Text passage:
------------------------------------

As a rational being, each herdsman seeks to maximize his gain. Explicitly or implicitly, more or less consciously, he asks, “What is the utility to me of adding one more animal to my herd?”
Hardin then explains that the logic of the situation compels each herdsman to exploit the shared resource to the maximum. Each herdsman puts his or her own interests ahead of the welfare of the resource.
But the theory doesn’t work
And so it goes, supposedly, with technical debt. Each user of the shared asset expends resources on development, maintenance, and enhancement only to the extent that the immediate need justifies the expenditure. Retiring any legacy technical debt, or any technical debt accumulated in the course of meeting those immediate needs, is regarded as low priority. Because resources for debt retirement are rarely if ever sufficient to meet the need, technical debt grows inexorably. Eventually, the organization abandons the shared asset because it becomes unmaintainable.

------------------------------------

Exercise instructions:
1 > Using the passage on technical debt, answer these:
(a) What question does each herdsman ask himself?
(b) What does each herdsman put ahead of the welfare of the resource?
(c) What does the organization eventually do with the shared asset, and why?
2 > From the passage on technical debt, quote the stretch from "But the theory" through "it becomes unmaintainable.".

Dataset content:
------------------------------------

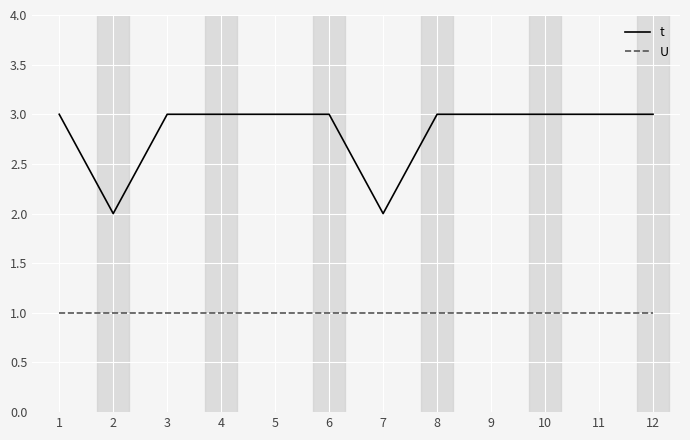

Reading left to right, list all the values displayed in this chart.

t: 1=3	2=2	3=3	4=3	5=3	6=3	7=2	8=3	9=3	10=3	11=3	12=3
U: 1=1	2=1	3=1	4=1	5=1	6=1	7=1	8=1	9=1	10=1	11=1	12=1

------------------------------------

Answers per task:
1 >
(a) "What is the utility to me of adding one more animal to my herd?"
(b) His or her own interests.
(c) It abandons the shared asset because the asset becomes unmaintainable.

2 >
But the theory doesn’t work
And so it goes, supposedly, with technical debt. Each user of the shared asset expends resources on development, maintenance, and enhancement only to the extent that the immediate need justifies the expenditure. Retiring any legacy technical debt, or any technical debt accumulated in the course of meeting those immediate needs, is regarded as low priority. Because resources for debt retirement are rarely if ever sufficient to meet the need, technical debt grows inexorably. Eventually, the organization abandons the shared asset because it becomes unmaintainable.